Multi-frame object listings:
★ ★ ★

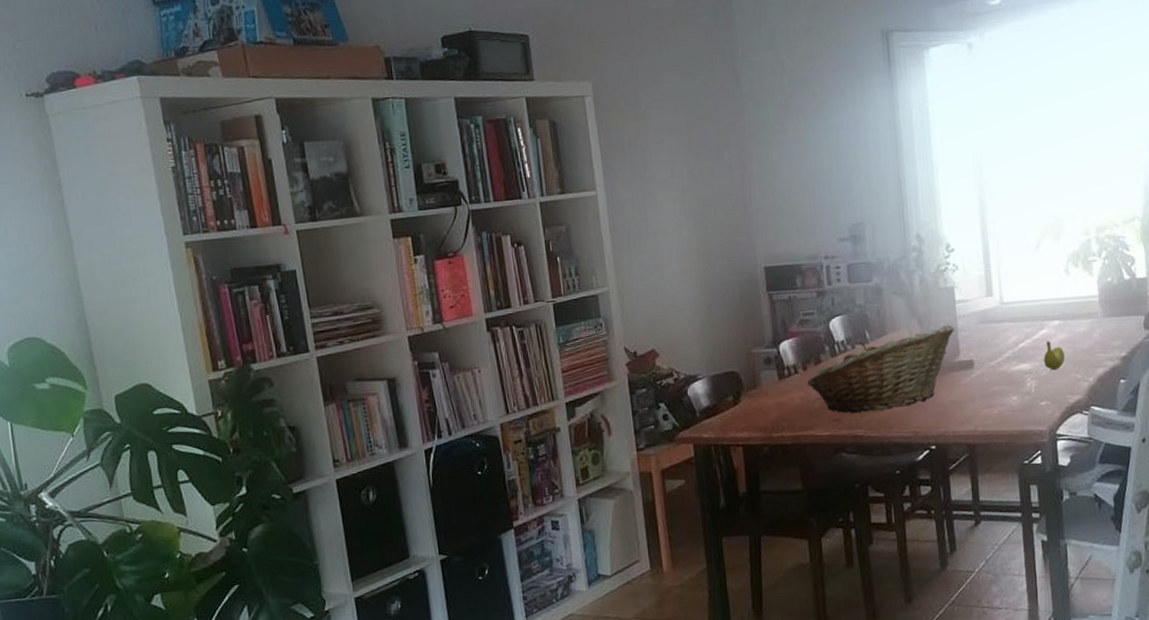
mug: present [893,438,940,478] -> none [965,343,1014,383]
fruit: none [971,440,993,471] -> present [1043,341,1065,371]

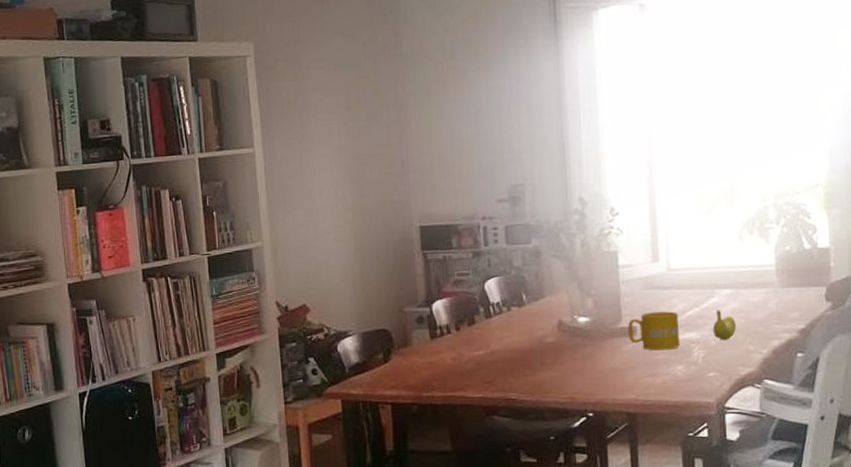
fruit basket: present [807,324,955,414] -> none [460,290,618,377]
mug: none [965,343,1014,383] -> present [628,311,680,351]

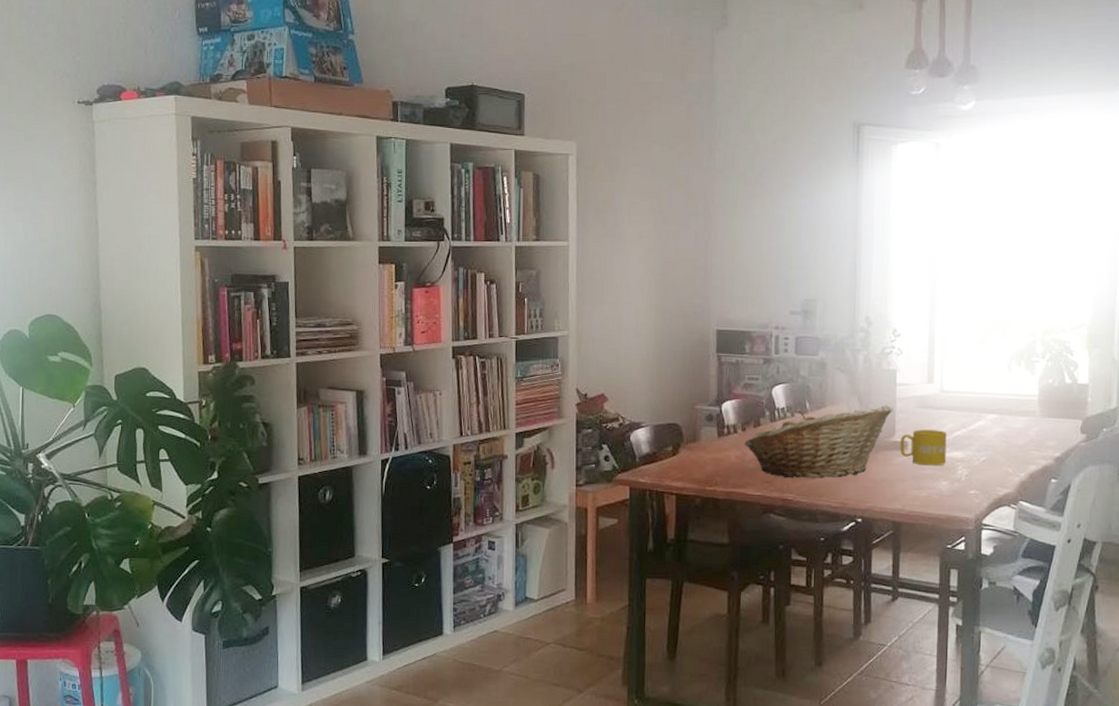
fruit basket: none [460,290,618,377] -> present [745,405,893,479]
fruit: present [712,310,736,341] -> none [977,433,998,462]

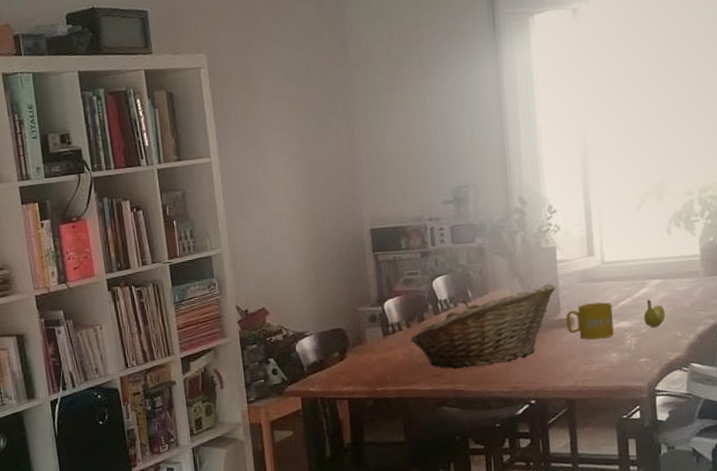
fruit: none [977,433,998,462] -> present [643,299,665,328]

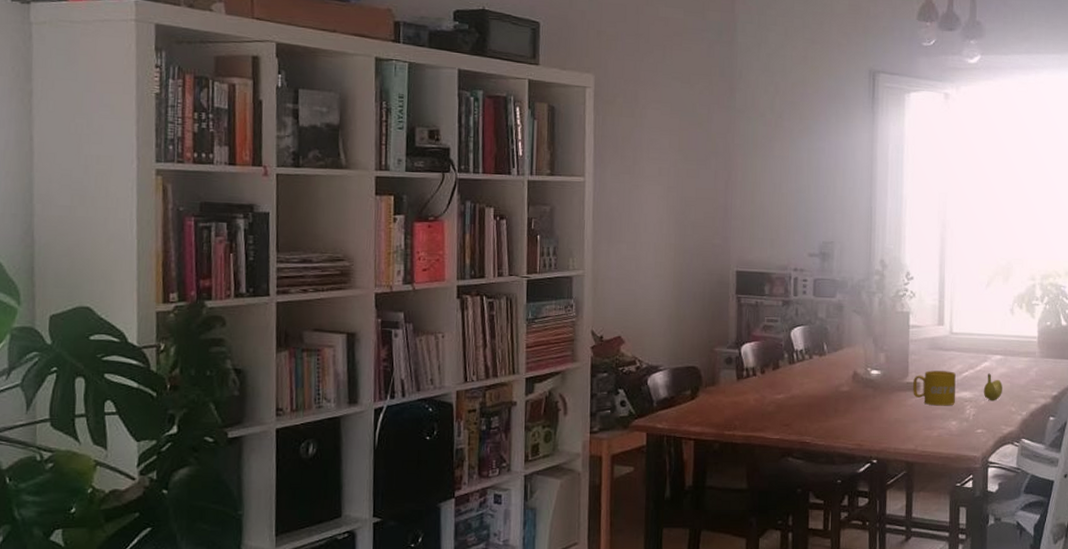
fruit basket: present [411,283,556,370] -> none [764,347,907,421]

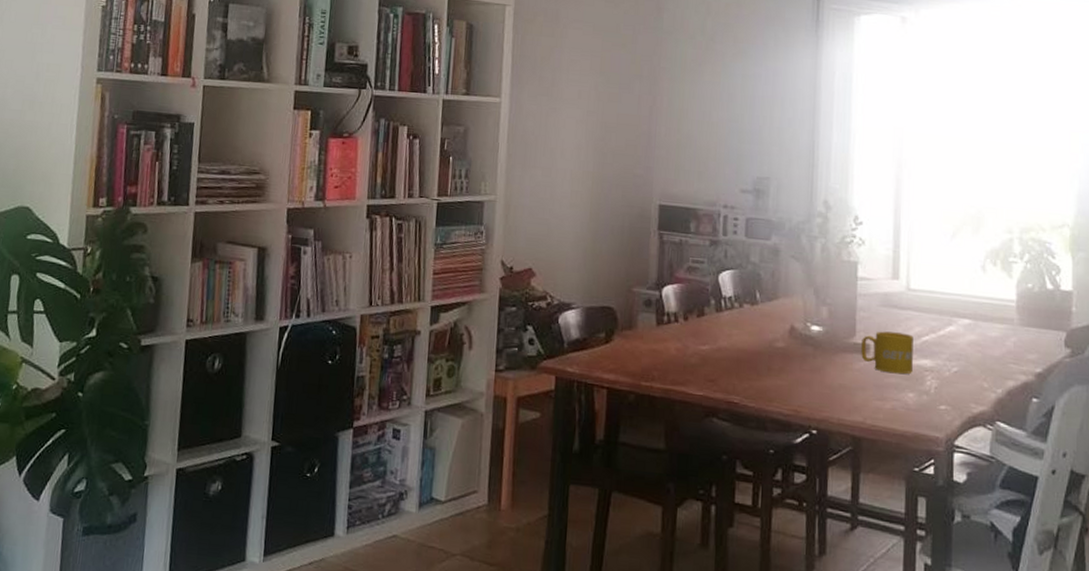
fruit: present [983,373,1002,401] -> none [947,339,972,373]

★ ★ ★

:: PROMPT ::
Word for word, restate the lines from the line containing "fruit basket: present [411,283,556,370]" through the end of the data, including the first and last of them. Pictures stay out.

:: ANSWER AREA ::
fruit basket: present [411,283,556,370] -> none [764,347,907,421]

fruit: present [983,373,1002,401] -> none [947,339,972,373]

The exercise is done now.